BARRY LYNDON

Barry Lyndon
Barry Lyndon | Großbritannien | 1975
IMDb, OFDb, Schnittberichte

Der Ire Redmond Barry (Ryan O’Neal) muss nach einem gewonnenen Duell seine Heimat verlassen und stromert in den nächsten Jahren durch Europa. Er steht im Dienste verschiedener Armeen und verdingt sich als Spieler und Betrüger. Schließlich heiratet er die wohlsituierte Lady Lyndon (Marisa Berenson) und verprasst ihr Geld.
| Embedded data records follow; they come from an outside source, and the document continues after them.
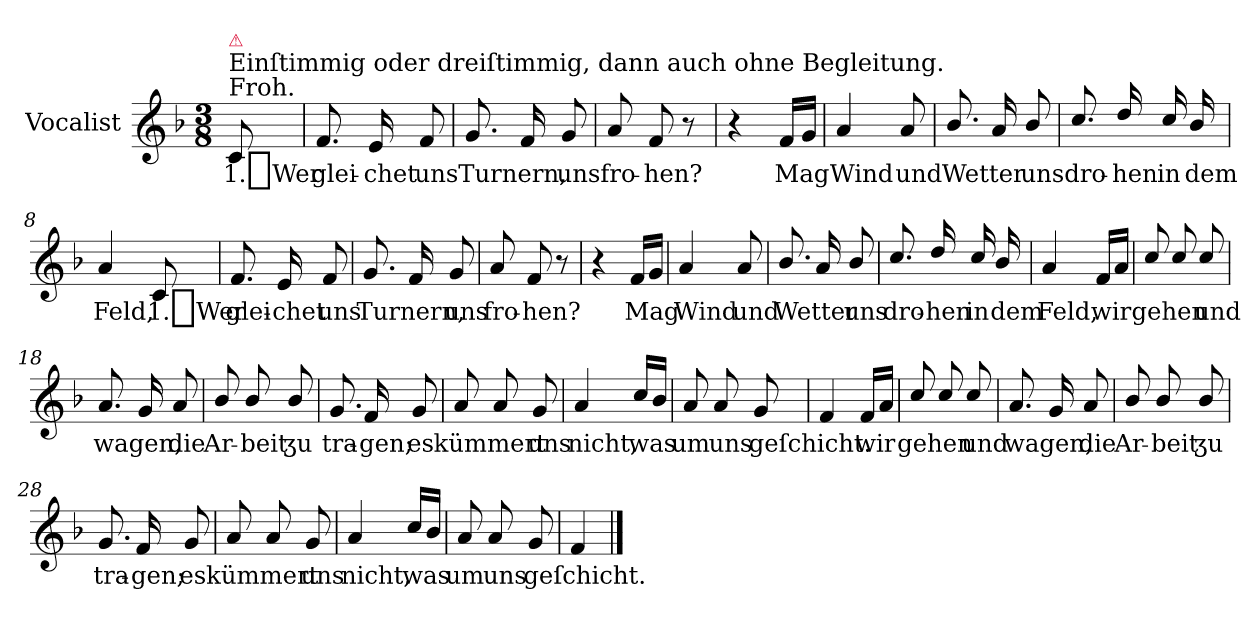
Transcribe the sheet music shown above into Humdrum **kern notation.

**kern	**text
*part1	*part1
*staff1	*staff1
*I"Vocalist	*
*clefG2	*
*k[b-]	*
*F:	*
*M3/8	*
=	=
!LO:TX:a:t=Froh.	!
!LO:TX:a:t=Einſtimmig oder dreiſtimmig, dann auch ohne Begleitung.	!
!LO:TX:a:color=crimson:t=⚠	!
8c	1._Wer
=1	=1
8.f	glei-
16e	-chet
8f	uns
=2	=2
8.g	Turnern,
16f	.
8g	uns
=3	=3
8a	fro-
8f	-hen?
8r	.
=4	=4
4r	.
16fLL	Mag
16gJJ	.
=5	=5
4a	Wind
8a	und
=6	=6
8.b-/	Wetter
16a	.
8b-/	uns
=7	=7
8.cc/	dro-
16dd/	-hen
16cc/	in
16b-/	dem
=8	=8
4a	Feld,
8c	1._Wer
=9	=9
8.f	glei-
16e	-chet
8f	uns
=10	=10
8.g	Turnern,
16f	.
8g	uns
=11	=11
8a	fro-
8f	-hen?
8r	.
=12	=12
4r	.
16fLL	Mag
16gJJ	.
=13	=13
4a	Wind
8a	und
=14	=14
8.b-/	Wetter
16a/	.
8b-/	uns
=15	=15
8.cc/	dro-
16dd/	-hen
16cc/	in
16b-/	dem
=16	=16
4a	Feld,
16fLL	wir
16aJJ	.
=17	=17
8cc/	gehen
8cc/	.
8cc/	und
=18	=18
8.a	wagen,
16g	.
8a	die
=19	=19
8b-/	Ar-
8b-/	-beit
8b-/	ʒu
=20	=20
8.g	tra-
16f	-gen;
8g	es
=21	=21
8a	kümmert
8a	.
8g	uns
=22	=22
4a	nicht,
16cc/LL	was
16b-JJ	.
=23	=23
8a	um
8a	uns
8g	geſchicht.
=24	=24
4f	.
16fLL	wir
16aJJ	.
=25	=25
8cc/	gehen
8cc/	.
8cc/	und
=26	=26
8.a	wagen,
16g	.
8a	die
=27	=27
8b-/	Ar-
8b-/	-beit
8b-/	ʒu
=28	=28
8.g	tra-
16f	-gen;
8g	es
=29	=29
8a	kümmert
8a	.
8g	uns
=30	=30
4a	nicht,
16cc/LL	was
16b-JJ	.
=31	=31
8a	um
8a	uns
8g	geſchicht.
=32	=32
4f	.
==	==
*-	*-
Doch ihr Sohn Lord Bullingdon (Leon Vitali) entschließt sich eines Tages dazu, Barrys Treiben ein Ende zu setzen.

UHRWERK ORANGE (1971) war ein finanzieller und künstlerischer Meilenstein in Stanley Kubricks Karriere. Schon während der Dreharbeiten zum diesem Klassiker hatte Kubrick die Gedanken an sein lange geplantes Herzensprojekt, die Verfilmung des Lebens von Napoléon Bonaparte, konkretisiert. Doch in all den Vorbereitungen, Recherchen und Konzeptionen bemerkte er, dass Sergei Bondartschuks WATERLOO (1970) ihm diese Option quasi raubte. Es wäre unmöglich gewesen, wenige Jahre nach diesem Historienepos erneut Geldgeber und Zuschauer für einen sehr ähnlich gelagerten Film aufzutreiben. Da Kurbick nichtsdestotrotz vom 18. Jahrhundert und dessen barocker Pracht fasziniert war, nutzte er den Roman Die Memoiren des Junkers Barry Lyndon aus dem Jahre 1844 des britischer Schriftstellers William Makepeace Thackeray als alternative Grundlage für die Produktion. Er folgte damit seiner etablierten Arbeitsweise, sich bei der Drehbucharbeit auf literarische Vorlagen zu verlassen.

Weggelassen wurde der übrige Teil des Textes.